Legal loophole ends India’s ban on Salman Rushdie book

'The Satanic Verses' can now be imported after authorities failed to locate the 1988 order restriction.

Salman Rushdie
Salman Rushdie lived in hiding for years after Iran’s Ayatollah Ruhollah Khomeini ordered his death for his controversial novel ‘The Satanic Verses’. (AFP pic)
MUMBAI:
An Indian court has ended a decades-old ban on author Salman Rushdie’s controversial novel “The Satanic Verses” after authorities were unable to locate the original order restricting its imports.

Rushdie, 77, lived in hiding for years after Iran’s first supreme leader Ayatollah Ruhollah Khomeini ordered his killing for what he deemed the book’s blasphemous nature.

The British-American writer has since become an outspoken defender of free speech but in India, where he was born, his most infamous work has been banned since 1988, the year of its publication.

This week, however, the Delhi High Court quashed the ban in a ruling on a case first brought in 2019 by Sandipan Khan, a reader who wanted to buy the book.

The court said “none of the respondents” could produce the original notification banning the book and that its decision now allows Khan to purchase it from abroad.

“We have no other option except to presume that no such notification exists,” the court said in its order, published this week.

Viking Penguin published “The Satanic Verses” in September 1988 to critical acclaim.
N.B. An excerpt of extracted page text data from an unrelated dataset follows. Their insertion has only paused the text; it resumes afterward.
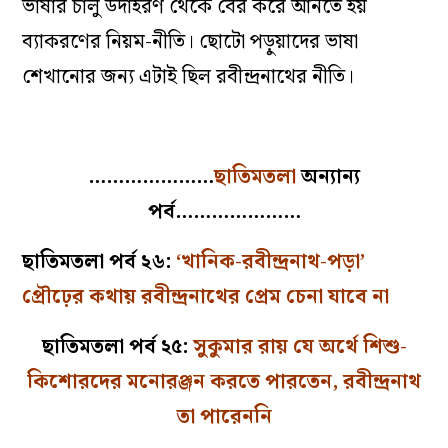
ভাষার চালু উদাহরণ থেকে বের করে আনতে হয়
ব্যাকরণের নিয়ম-নীতি। ছোটো পড়ুয়াদের ভাষা
শেখানোর
জন্য এটাই ছিল রবীন্দ্রনাথের নীতি।
…………………
ছাতিমতলা
অন্যান্য
পর্ব…………………
ছাতিমতলা পর্ব ২৬:
‘খানিক-রবীন্দ্রনাথ-পড়া’
প্রৌঢ়ের কথায় রবীন্দ্রনাথের প্রেম চেনা যাবে না
ছাতিমতলা পর্ব ২৫:
সুকুমার রায় যে অর্থে শিশু-
কিশোরদের মনোরঞ্জন করতে পারতেন, রবীন্দ্রনাথ
তা পারেননি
The book is set by turns in London under Conservative British prime minister Margaret Thatcher and ancient Mecca, Islam’s holiest site.

But it was deemed blasphemous and sacrilegious by many Muslims over references to verses alleged by some scholars to have been an early version of the Koran and later removed.

Indian prime minister Rajiv Gandhi banned the import of the book a month after its publication, hoping to win Muslim support ahead of elections. Around 20 countries went on to outlaw it.

While India is a Hindu-majority country, the world’s most populous country includes more than 200 million Muslims.

Months before his death in 1989, Iranian leader Khomeini issued a fatwa, or religious decree, urging “Muslims of the world rapidly to execute the author and the publishers of the book”.

A US$2.8-million bounty was put on the head of Rushdie, who was immediately granted police protection in Britain and spent almost 13 years living in safe houses under a pseudonym.

Rushdie gradually emerged from his underground life in 1991, but his Japanese translator was killed in July that year.

His Italian translator was stabbed a few days later and a Norwegian publisher shot two years later, although it was never clear the attacks were in response to Khomeini’s call.